VALÈNCIA. En la era del calentamiento digital, no hay día sin que una u otra cuestión se convierta en #HistoriadeEspaña o encienda las redes, como si estas fueran un fogón, con una #polémica tras otra. Todo parece más grande, más brillante, al calor de las brasas de las redes sociales. El fuego, claro está, hay que alimentarlo para que sus llamas se vean hermosas. Qué nos van a contar a los valencianos. La pasada semana le tocó a las partes íntimas de Aramis Fuster, convirtiéndose en trending topic aquí y en Transilvania. Ahora es el turno de la exposición de esculturas que próximamente inaugurará Antoni Miró en ‘La base’ de La Marina. De airear el sótano va la cosa.
De carácter sexual, inspiradas en las escenas eróticas representadas en el arte grecolatino e instaladas en un lugar abierto, las piezas han generado “controversia”, “indignación” y “polémica”. Vaya el hashtag por delante. Si bien, todos estos años hemos convivido con imágenes grotescas, escenas repugnantes que nos han pasado desapercibidas o sobre las que hacemos la vista gorda. Quizá por costumbre, quizá por haberlas aceptado como naturales. Pero ahí están, desnudas frente a nosotros, con todo colgando. Y no, no hablo de la gárgola que se masturba en la fachada de La Lonja, que en pocos días pedirá pixelar la Asociación del Banco de Tres Patas (AB3P).
Nadie piensa en los niños, me cague en Déu.

MATERIAL DE ESTUDIO:

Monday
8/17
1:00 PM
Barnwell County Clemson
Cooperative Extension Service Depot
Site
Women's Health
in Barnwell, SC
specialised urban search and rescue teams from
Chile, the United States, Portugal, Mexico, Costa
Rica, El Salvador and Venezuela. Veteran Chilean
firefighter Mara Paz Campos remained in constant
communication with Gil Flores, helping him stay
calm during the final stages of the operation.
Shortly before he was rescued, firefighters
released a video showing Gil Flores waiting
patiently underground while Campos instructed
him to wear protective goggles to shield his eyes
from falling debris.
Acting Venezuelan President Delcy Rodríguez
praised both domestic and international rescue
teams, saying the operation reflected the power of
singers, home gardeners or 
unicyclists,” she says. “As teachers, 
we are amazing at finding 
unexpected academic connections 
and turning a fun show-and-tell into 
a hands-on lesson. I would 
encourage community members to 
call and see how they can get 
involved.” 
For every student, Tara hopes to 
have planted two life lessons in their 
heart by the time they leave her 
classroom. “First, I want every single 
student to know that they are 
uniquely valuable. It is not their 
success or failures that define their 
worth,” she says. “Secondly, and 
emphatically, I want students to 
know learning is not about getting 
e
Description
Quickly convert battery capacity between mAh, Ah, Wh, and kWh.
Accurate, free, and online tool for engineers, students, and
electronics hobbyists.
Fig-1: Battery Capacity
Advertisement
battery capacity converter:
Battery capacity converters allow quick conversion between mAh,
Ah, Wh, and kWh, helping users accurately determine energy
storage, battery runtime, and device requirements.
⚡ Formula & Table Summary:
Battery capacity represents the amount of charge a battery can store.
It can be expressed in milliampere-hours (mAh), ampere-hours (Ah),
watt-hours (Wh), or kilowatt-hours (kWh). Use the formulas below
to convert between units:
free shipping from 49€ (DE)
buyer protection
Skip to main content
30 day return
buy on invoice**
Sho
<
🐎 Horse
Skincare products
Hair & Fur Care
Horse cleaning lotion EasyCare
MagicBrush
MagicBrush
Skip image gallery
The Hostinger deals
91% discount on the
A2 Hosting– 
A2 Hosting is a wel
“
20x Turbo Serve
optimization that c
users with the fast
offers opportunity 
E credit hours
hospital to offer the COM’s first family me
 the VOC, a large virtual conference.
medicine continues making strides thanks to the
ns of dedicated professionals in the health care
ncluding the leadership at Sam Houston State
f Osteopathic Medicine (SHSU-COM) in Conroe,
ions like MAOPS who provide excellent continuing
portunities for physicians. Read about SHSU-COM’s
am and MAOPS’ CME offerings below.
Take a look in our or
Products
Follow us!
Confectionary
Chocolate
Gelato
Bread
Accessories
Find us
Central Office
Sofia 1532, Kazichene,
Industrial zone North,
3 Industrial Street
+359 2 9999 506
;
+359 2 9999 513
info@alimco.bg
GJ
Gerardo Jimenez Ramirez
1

CONSIGNA:
Prosiga el texto sobre la polémica por las esculturas eróticas de Antoni Miró en La Marina a partir de su última frase. Las filas no son necesarias para realizar esta tarea.

RESULTADO DEL EJERCICIO:
Lo grotesco es otra cosa, es aquello que, en ocasiones, va de la mano de algunos de esos monstruos de los que hablaba Fina Cardona-Bosch este domingo en Cultur Plaza (#ad). Lo grotesco a veces lleva traje y corbata. Pero hoy, en los tiempos del modem caliente, lo censurable es El origen del mundo (Gustave Courbet, 1866) o algunas obras de Miquel Navarro –tal y como recogieron los compañeros de Las Provincias- en Facebook. También se censuran los besos entre parejas del mismo sexo en Instagram o los pezones femeninos. Eso es lo reprobable en un espacio virtual donde poco importa la lírica. Con lo importante que es. Y es en este momento de supuesta apertura de puertas y ventanas cuando toca coger los bártulos del arte y enclaustrar todo aquello que suponga una alteración para un espacio público que a veces no se sabe si es físico o digital. La culpa, por supuesto, no es ni de Twitter ni de Facebook.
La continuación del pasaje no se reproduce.